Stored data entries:
━━━━━━

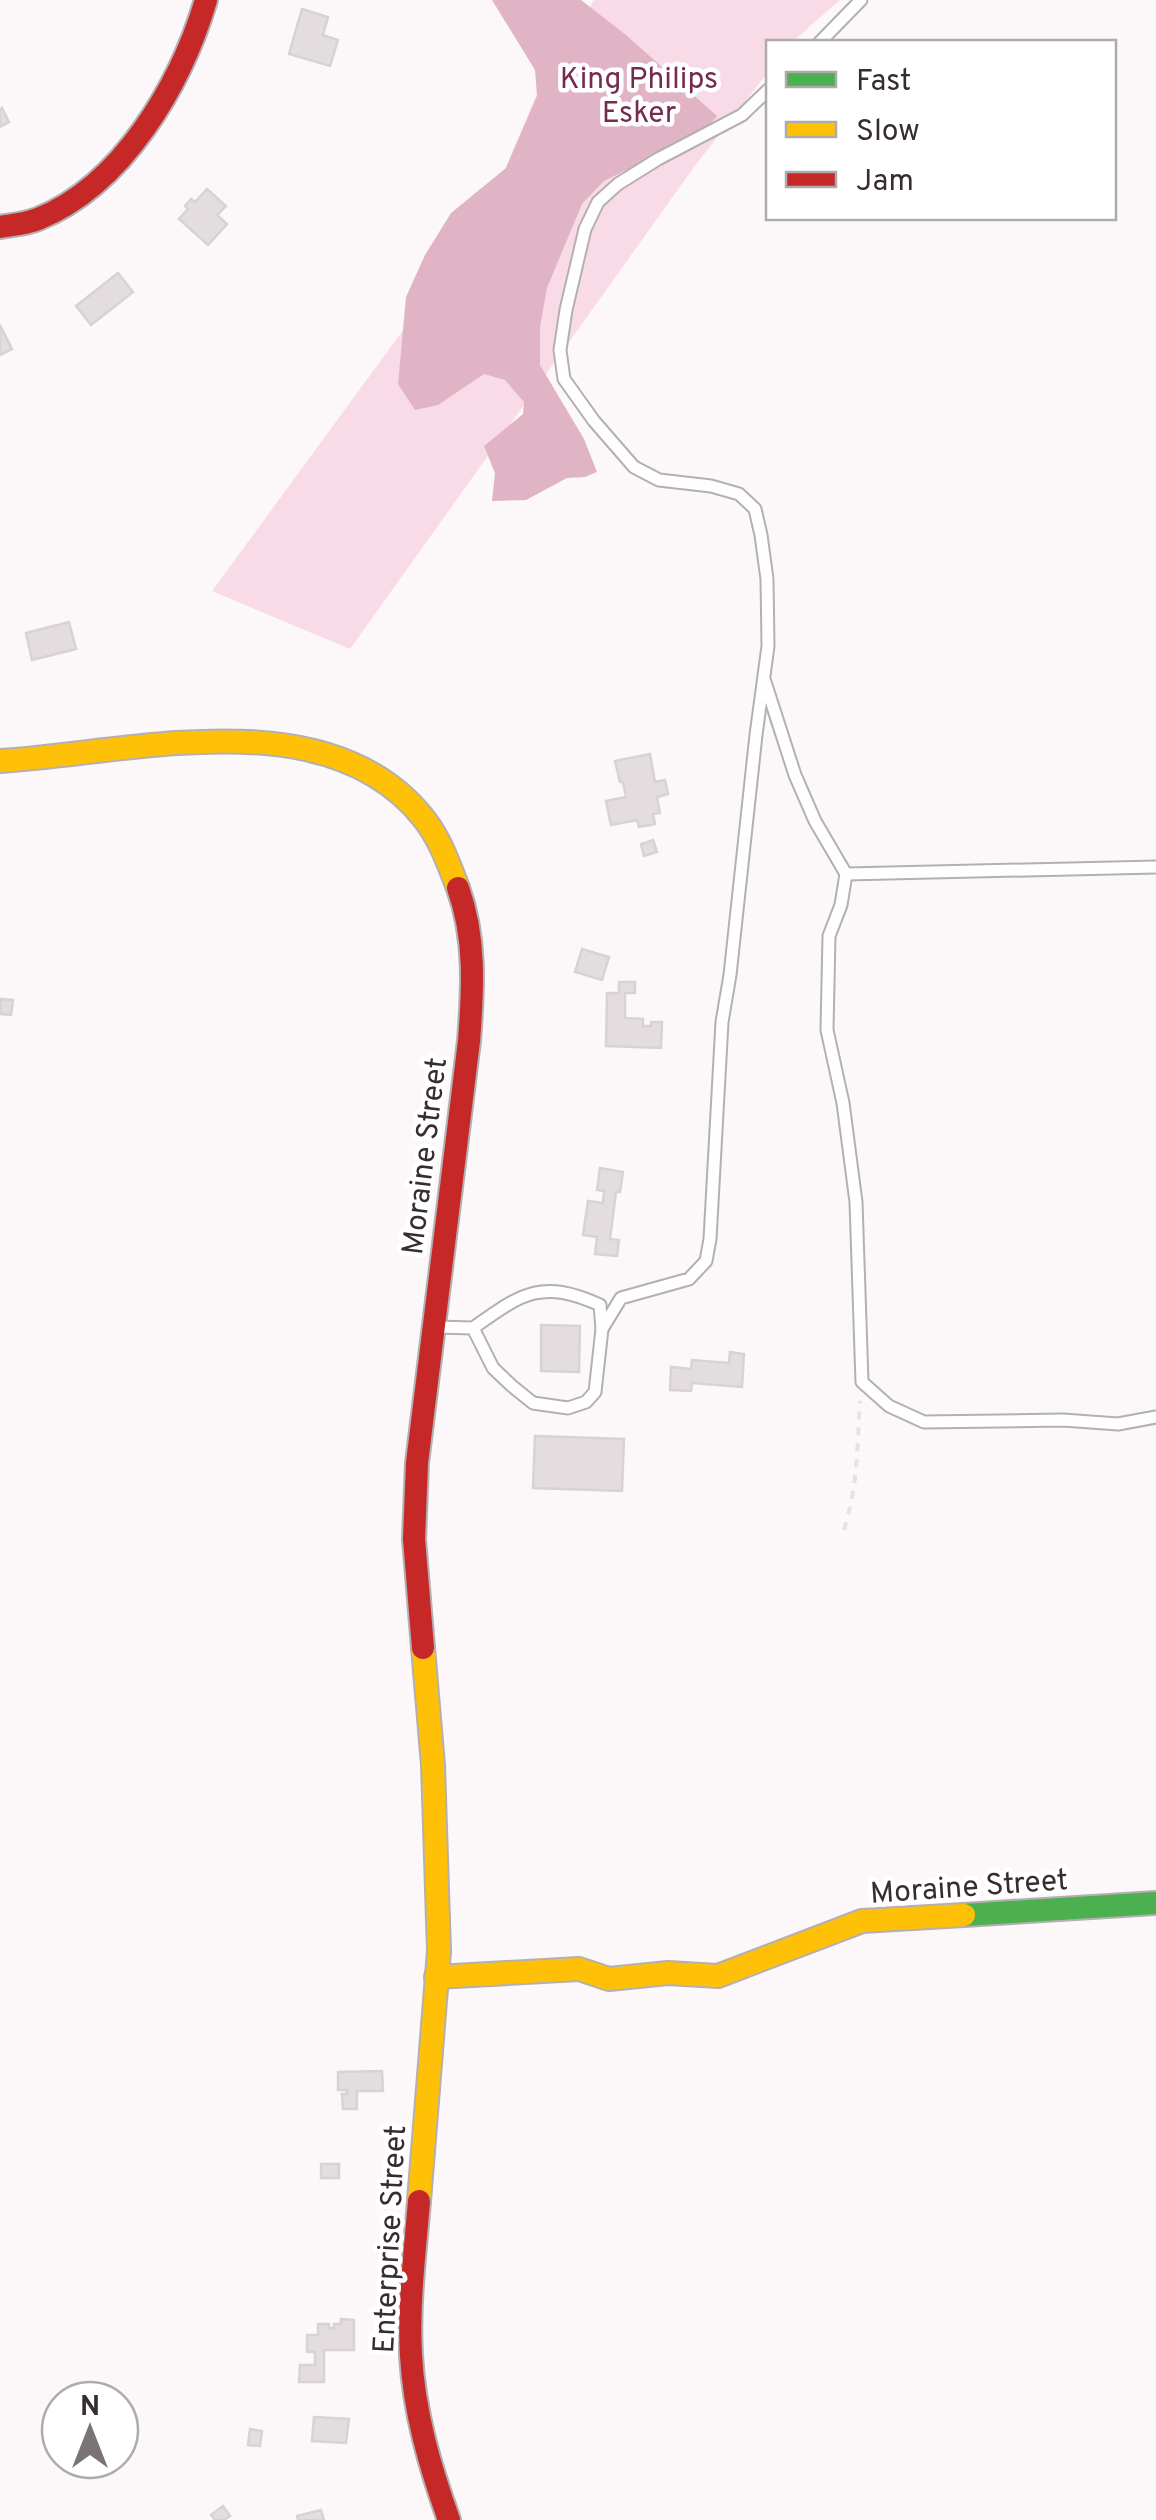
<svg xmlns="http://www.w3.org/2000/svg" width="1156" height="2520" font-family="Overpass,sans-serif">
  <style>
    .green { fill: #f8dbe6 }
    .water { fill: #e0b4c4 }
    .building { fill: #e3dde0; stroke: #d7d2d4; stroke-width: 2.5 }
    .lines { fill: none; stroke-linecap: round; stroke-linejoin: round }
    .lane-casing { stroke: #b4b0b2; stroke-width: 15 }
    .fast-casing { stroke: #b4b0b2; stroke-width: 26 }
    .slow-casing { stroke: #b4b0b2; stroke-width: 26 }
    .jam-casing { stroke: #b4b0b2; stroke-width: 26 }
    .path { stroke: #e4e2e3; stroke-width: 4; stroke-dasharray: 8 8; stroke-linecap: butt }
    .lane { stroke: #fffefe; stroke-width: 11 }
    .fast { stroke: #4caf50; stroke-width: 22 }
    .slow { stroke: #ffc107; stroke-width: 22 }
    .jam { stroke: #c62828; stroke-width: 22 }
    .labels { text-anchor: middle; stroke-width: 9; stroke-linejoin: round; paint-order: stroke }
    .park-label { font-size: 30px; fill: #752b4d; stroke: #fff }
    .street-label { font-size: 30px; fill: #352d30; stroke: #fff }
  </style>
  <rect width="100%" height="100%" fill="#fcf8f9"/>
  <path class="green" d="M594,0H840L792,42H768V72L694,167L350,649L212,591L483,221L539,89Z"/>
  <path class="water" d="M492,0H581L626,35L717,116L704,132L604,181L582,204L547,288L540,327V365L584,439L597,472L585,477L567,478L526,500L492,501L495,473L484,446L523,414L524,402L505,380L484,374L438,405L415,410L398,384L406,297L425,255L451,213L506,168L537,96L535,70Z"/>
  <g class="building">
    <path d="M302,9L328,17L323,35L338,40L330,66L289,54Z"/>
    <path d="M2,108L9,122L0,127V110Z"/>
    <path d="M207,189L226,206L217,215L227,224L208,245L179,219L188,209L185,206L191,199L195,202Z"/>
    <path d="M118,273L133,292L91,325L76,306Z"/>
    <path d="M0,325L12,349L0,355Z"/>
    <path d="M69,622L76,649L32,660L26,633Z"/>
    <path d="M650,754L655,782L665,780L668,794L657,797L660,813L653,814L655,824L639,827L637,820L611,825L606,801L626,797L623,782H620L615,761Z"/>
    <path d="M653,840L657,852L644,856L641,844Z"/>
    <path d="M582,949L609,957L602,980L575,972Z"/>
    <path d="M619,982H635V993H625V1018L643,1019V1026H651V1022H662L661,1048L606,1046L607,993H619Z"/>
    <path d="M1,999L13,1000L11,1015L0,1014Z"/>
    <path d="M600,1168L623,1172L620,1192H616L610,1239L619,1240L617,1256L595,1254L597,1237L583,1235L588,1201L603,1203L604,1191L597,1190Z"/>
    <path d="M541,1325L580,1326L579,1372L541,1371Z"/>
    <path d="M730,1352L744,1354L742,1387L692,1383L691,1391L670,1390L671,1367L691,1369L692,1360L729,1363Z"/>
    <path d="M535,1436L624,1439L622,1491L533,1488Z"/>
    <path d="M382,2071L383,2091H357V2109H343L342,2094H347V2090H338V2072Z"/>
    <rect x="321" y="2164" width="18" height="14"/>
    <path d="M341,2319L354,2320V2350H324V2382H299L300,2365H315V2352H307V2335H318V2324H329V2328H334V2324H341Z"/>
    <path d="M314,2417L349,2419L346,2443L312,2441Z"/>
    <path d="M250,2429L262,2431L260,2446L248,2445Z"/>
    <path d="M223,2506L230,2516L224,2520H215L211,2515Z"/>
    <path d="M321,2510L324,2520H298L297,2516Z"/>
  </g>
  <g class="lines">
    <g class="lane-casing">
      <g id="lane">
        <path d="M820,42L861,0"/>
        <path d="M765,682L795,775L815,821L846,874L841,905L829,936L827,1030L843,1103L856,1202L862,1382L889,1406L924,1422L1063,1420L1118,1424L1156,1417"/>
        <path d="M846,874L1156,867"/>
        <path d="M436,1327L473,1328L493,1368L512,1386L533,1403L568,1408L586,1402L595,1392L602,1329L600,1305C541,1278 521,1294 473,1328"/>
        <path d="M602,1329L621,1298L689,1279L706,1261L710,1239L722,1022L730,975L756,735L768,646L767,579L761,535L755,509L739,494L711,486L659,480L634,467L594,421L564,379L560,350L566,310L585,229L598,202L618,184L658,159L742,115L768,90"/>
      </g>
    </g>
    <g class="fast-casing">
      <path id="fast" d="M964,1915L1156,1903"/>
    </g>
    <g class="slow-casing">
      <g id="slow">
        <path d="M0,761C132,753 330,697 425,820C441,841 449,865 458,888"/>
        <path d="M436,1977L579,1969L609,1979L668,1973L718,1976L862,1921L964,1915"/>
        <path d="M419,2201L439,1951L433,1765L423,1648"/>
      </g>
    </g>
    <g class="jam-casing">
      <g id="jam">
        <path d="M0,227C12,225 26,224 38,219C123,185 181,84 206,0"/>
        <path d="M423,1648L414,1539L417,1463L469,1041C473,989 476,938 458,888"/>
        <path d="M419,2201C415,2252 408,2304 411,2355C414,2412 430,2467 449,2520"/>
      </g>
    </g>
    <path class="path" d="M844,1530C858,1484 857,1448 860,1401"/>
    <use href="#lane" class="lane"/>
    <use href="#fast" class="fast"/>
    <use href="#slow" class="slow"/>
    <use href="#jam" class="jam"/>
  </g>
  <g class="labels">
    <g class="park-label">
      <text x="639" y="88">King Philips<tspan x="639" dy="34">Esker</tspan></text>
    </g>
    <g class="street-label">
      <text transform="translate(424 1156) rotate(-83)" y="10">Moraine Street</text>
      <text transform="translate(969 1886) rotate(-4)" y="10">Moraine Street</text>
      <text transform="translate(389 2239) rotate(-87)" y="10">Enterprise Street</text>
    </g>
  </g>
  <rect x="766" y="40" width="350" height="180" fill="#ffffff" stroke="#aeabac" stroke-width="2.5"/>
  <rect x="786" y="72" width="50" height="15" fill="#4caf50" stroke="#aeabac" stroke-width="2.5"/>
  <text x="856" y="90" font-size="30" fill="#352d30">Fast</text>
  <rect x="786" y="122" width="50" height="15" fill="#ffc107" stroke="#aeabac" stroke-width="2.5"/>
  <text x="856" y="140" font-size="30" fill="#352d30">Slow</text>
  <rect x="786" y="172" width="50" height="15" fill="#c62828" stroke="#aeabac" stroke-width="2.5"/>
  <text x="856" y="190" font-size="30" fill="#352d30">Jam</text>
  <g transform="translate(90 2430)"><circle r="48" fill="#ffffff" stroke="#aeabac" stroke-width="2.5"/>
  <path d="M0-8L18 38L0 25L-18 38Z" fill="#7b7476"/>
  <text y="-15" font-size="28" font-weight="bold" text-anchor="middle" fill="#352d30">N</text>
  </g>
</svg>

━━━━━━

In the answer, the entries must appear exactly as above, without the images.

Written answer ->
<svg xmlns="http://www.w3.org/2000/svg" width="1156" height="2520" font-family="Overpass,sans-serif">
  <style>
    .green { fill: #f8dbe6 }
    .water { fill: #e0b4c4 }
    .building { fill: #e3dde0; stroke: #d7d2d4; stroke-width: 2.5 }
    .lines { fill: none; stroke-linecap: round; stroke-linejoin: round }
    .lane-casing { stroke: #b4b0b2; stroke-width: 15 }
    .fast-casing { stroke: #b4b0b2; stroke-width: 26 }
    .slow-casing { stroke: #b4b0b2; stroke-width: 26 }
    .jam-casing { stroke: #b4b0b2; stroke-width: 26 }
    .path { stroke: #e4e2e3; stroke-width: 4; stroke-dasharray: 8 8; stroke-linecap: butt }
    .lane { stroke: #fffefe; stroke-width: 11 }
    .fast { stroke: #4caf50; stroke-width: 22 }
    .slow { stroke: #ffc107; stroke-width: 22 }
    .jam { stroke: #c62828; stroke-width: 22 }
    .labels { text-anchor: middle; stroke-width: 9; stroke-linejoin: round; paint-order: stroke }
    .park-label { font-size: 30px; fill: #752b4d; stroke: #fff }
    .street-label { font-size: 30px; fill: #352d30; stroke: #fff }
  </style>
  <rect width="100%" height="100%" fill="#fcf8f9"/>
  <path class="green" d="M594,0H840L792,42H768V72L694,167L350,649L212,591L483,221L539,89Z"/>
  <path class="water" d="M492,0H581L626,35L717,116L704,132L604,181L582,204L547,288L540,327V365L584,439L597,472L585,477L567,478L526,500L492,501L495,473L484,446L523,414L524,402L505,380L484,374L438,405L415,410L398,384L406,297L425,255L451,213L506,168L537,96L535,70Z"/>
  <g class="building">
    <path d="M302,9L328,17L323,35L338,40L330,66L289,54Z"/>
    <path d="M2,108L9,122L0,127V110Z"/>
    <path d="M207,189L226,206L217,215L227,224L208,245L179,219L188,209L185,206L191,199L195,202Z"/>
    <path d="M118,273L133,292L91,325L76,306Z"/>
    <path d="M0,325L12,349L0,355Z"/>
    <path d="M69,622L76,649L32,660L26,633Z"/>
    <path d="M650,754L655,782L665,780L668,794L657,797L660,813L653,814L655,824L639,827L637,820L611,825L606,801L626,797L623,782H620L615,761Z"/>
    <path d="M653,840L657,852L644,856L641,844Z"/>
    <path d="M582,949L609,957L602,980L575,972Z"/>
    <path d="M619,982H635V993H625V1018L643,1019V1026H651V1022H662L661,1048L606,1046L607,993H619Z"/>
    <path d="M1,999L13,1000L11,1015L0,1014Z"/>
    <path d="M600,1168L623,1172L620,1192H616L610,1239L619,1240L617,1256L595,1254L597,1237L583,1235L588,1201L603,1203L604,1191L597,1190Z"/>
    <path d="M541,1325L580,1326L579,1372L541,1371Z"/>
    <path d="M730,1352L744,1354L742,1387L692,1383L691,1391L670,1390L671,1367L691,1369L692,1360L729,1363Z"/>
    <path d="M535,1436L624,1439L622,1491L533,1488Z"/>
    <path d="M382,2071L383,2091H357V2109H343L342,2094H347V2090H338V2072Z"/>
    <rect x="321" y="2164" width="18" height="14"/>
    <path d="M341,2319L354,2320V2350H324V2382H299L300,2365H315V2352H307V2335H318V2324H329V2328H334V2324H341Z"/>
    <path d="M314,2417L349,2419L346,2443L312,2441Z"/>
    <path d="M250,2429L262,2431L260,2446L248,2445Z"/>
    <path d="M223,2506L230,2516L224,2520H215L211,2515Z"/>
    <path d="M321,2510L324,2520H298L297,2516Z"/>
  </g>
  <g class="lines">
    <g class="lane-casing">
      <g id="lane">
        <path d="M820,42L861,0"/>
        <path d="M765,682L795,775L815,821L846,874L841,905L829,936L827,1030L843,1103L856,1202L862,1382L889,1406L924,1422L1063,1420L1118,1424L1156,1417"/>
        <path d="M846,874L1156,867"/>
        <path d="M436,1327L473,1328L493,1368L512,1386L533,1403L568,1408L586,1402L595,1392L602,1329L600,1305C541,1278 521,1294 473,1328"/>
        <path d="M602,1329L621,1298L689,1279L706,1261L710,1239L722,1022L730,975L756,735L768,646L767,579L761,535L755,509L739,494L711,486L659,480L634,467L594,421L564,379L560,350L566,310L585,229L598,202L618,184L658,159L742,115L768,90"/>
      </g>
    </g>
    <g class="fast-casing">
      <path id="fast" d="M964,1915L1156,1903"/>
    </g>
    <g class="slow-casing">
      <g id="slow">
        <path d="M0,761C132,753 330,697 425,820C441,841 449,865 458,888"/>
        <path d="M436,1977L579,1969L609,1979L668,1973L718,1976L862,1921L964,1915"/>
        <path d="M419,2201L439,1951L433,1765L423,1648"/>
      </g>
    </g>
    <g class="jam-casing">
      <g id="jam">
        <path d="M0,227C12,225 26,224 38,219C123,185 181,84 206,0"/>
        <path d="M423,1648L414,1539L417,1463L469,1041C473,989 476,938 458,888"/>
        <path d="M419,2201C415,2252 408,2304 411,2355C414,2412 430,2467 449,2520"/>
      </g>
    </g>
    <path class="path" d="M844,1530C858,1484 857,1448 860,1401"/>
    <use href="#lane" class="lane"/>
    <use href="#fast" class="fast"/>
    <use href="#slow" class="slow"/>
    <use href="#jam" class="jam"/>
  </g>
  <g class="labels">
    <g class="park-label">
      <text x="639" y="88">King Philips<tspan x="639" dy="34">Esker</tspan></text>
    </g>
    <g class="street-label">
      <text transform="translate(424 1156) rotate(-83)" y="10">Moraine Street</text>
      <text transform="translate(969 1886) rotate(-4)" y="10">Moraine Street</text>
      <text transform="translate(389 2239) rotate(-87)" y="10">Enterprise Street</text>
    </g>
  </g>
  <rect x="766" y="40" width="350" height="180" fill="#ffffff" stroke="#aeabac" stroke-width="2.5"/>
  <rect x="786" y="72" width="50" height="15" fill="#4caf50" stroke="#aeabac" stroke-width="2.5"/>
  <text x="856" y="90" font-size="30" fill="#352d30">Fast</text>
  <rect x="786" y="122" width="50" height="15" fill="#ffc107" stroke="#aeabac" stroke-width="2.5"/>
  <text x="856" y="140" font-size="30" fill="#352d30">Slow</text>
  <rect x="786" y="172" width="50" height="15" fill="#c62828" stroke="#aeabac" stroke-width="2.5"/>
  <text x="856" y="190" font-size="30" fill="#352d30">Jam</text>
  <g transform="translate(90 2430)"><circle r="48" fill="#ffffff" stroke="#aeabac" stroke-width="2.5"/>
  <path d="M0-8L18 38L0 25L-18 38Z" fill="#7b7476"/>
  <text y="-15" font-size="28" font-weight="bold" text-anchor="middle" fill="#352d30">N</text>
  </g>
</svg>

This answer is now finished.